Em Sweeney Todd, Burton não mostra como foi a experiência do herói na margem, isto é, não mostra uma única imagem da estada de Sweeney na Austrália. Este detalhe é significativo se lembrarmos que em filmes como O estranho mundo de Jack, A noiva-cadáver e A fantástica fábrica de chocolate, a margem onde o herói purgava – o “outro mundo” que a viagem lhes proporcionava – era indispensável ao desenvolvimento das histórias. Jack precisava comparar seu mundo ao do Papai Noel; Vitor precisava comparar o Mundo dos Vivos ao dos Mortos; Charlie sua pobre casa à encantadora fábrica de Willy Wonka. E por quê? Porque é este confronto de mundos que propicia a individuação dos personagens. Se, portanto, Burton não filma o “outro mundo” em Sweeney Todd – isto é, a Austrália – duas ilações podem ser tiradas: 1) como já dissemos, o personagem Sweeney Todd não amadureceu lá, ao contrário, tornou-se uma pessoa pior; 2) não é possível estabelecer uma contraposição entre os dois mundos – Inglaterra e Austrália -, pois ambos são mundos degradados. Apenas nas memórias de Todd, quando este ainda vivia ao lado de sua amada, e no sonho idílico da senhora Lovett é possível estabelecer um contraste com este pesadelo monocrático que é a Londres que Sweeney habita (contraste este que a fotografia representa brilhantemente).

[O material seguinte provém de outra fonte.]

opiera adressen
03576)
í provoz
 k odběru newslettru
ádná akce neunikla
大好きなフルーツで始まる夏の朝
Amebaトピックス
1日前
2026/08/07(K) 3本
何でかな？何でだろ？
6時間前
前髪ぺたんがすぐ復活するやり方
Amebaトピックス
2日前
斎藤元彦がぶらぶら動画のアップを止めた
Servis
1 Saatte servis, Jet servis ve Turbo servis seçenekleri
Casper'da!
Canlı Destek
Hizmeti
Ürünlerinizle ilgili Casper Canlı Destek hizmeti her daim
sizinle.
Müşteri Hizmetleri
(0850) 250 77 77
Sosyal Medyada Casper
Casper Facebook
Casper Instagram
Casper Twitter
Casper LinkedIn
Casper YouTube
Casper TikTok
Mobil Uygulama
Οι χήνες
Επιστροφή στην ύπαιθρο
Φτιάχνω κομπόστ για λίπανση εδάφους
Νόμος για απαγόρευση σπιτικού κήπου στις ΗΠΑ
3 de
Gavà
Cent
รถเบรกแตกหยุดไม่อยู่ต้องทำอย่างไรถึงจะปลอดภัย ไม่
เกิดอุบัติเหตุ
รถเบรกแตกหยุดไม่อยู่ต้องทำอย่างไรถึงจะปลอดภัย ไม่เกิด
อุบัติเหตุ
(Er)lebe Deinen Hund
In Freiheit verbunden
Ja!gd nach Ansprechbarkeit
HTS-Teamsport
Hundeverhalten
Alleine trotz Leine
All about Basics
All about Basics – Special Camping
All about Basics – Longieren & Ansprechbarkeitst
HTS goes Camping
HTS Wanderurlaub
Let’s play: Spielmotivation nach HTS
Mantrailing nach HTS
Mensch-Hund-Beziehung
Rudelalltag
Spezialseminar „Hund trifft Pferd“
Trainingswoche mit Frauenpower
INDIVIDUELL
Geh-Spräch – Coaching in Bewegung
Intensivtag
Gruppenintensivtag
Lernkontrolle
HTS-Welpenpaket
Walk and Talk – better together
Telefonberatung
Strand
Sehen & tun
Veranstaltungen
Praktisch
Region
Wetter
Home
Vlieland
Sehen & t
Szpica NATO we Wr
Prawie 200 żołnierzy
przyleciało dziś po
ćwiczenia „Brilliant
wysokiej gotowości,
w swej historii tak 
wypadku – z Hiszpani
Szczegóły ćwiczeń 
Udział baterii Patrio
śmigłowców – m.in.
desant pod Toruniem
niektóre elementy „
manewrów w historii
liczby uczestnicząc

É bem verdade que, no desfecho, salvam-se a criança (Toby) e o casal de apaixonados (Anthony e Johanna). Mas o sacrifício que Toby faz para salvar-se, de alguma forma, macula sua pureza. Resta a possibilidade de redenção por meio de um amor entre escombros, amor que Sweeney, mais por conta de sua hybris que por maldade dos homens, foi incapaz de sustentar. O vermelho de Sweeney não é o da paixão, não “vem do coração”, mas salta em jatos espetaculares das jugulares de suas vítimas, numa fúria e intensidade proporcionais à sua sede de vingança[4], rompendo o monocromatismo que é a marca exterior daquela Londres e o selo interior de seus mesquinhos habitantes.

Wanderson Lima é poeta e ensaísta. Professor de literatura da Universidade Estadual do Piauí – UESPI e doutorando em Literatura Comparada pela UFRN. É co-editor da revista dEsenrEdoS (http://www.desenredos.com.br/) e mantém o blog O Fazedor (http://blogdowandersonlima.blogspot.com/).


[1] Ver o meu texto “Burtonland”, em que esboço uma visão de conjunto das singularidades do universo fabular de Tim Burton. In: revista dEsEnrEdoS. Disponível em: <http://www.desenredos.com.br/ensaio_wander_38.html>

[2] Luiz Carlos Oliveira Jr., no ensaio “Retrato de Mortos-Vivos”, chama Burton e os irmãos Coen muito convenientemente de “cineastas do retrato”. Segundo Oliveira Jr., “os cineastas do retrato privilegiam a arte da descrição sobre a idéia de narrativa. O que lhes interessa, acima de tudo, é uma maneira de descrever e aprimorar as figuras. Mais do que a ação, eles devem sublinhar a máscara, os jogos de aparência, os detalhes de vestimenta, os maneirismos do personagem”. In: revista Contracampo. Disponível em: <http://www.contracampo.com.br/91/artretratos.htm>.

[3] VAN GENNEP, Arnold. Os ritos de passagem. Petrópolis: Vozes, 1978.

[4] Apenas quando Sweeney corta a garganta da “mendiga” Lucy Barker, sua esposa que fora tomada pelo juiz Turpin, e que ele julgava morta, não se assiste ao espetáculo de jorro de sangue. O simbolismo aqui sugere que a vingaça volta-se contra o vingador, destrói o destruidor, transforma o ódio em remorso.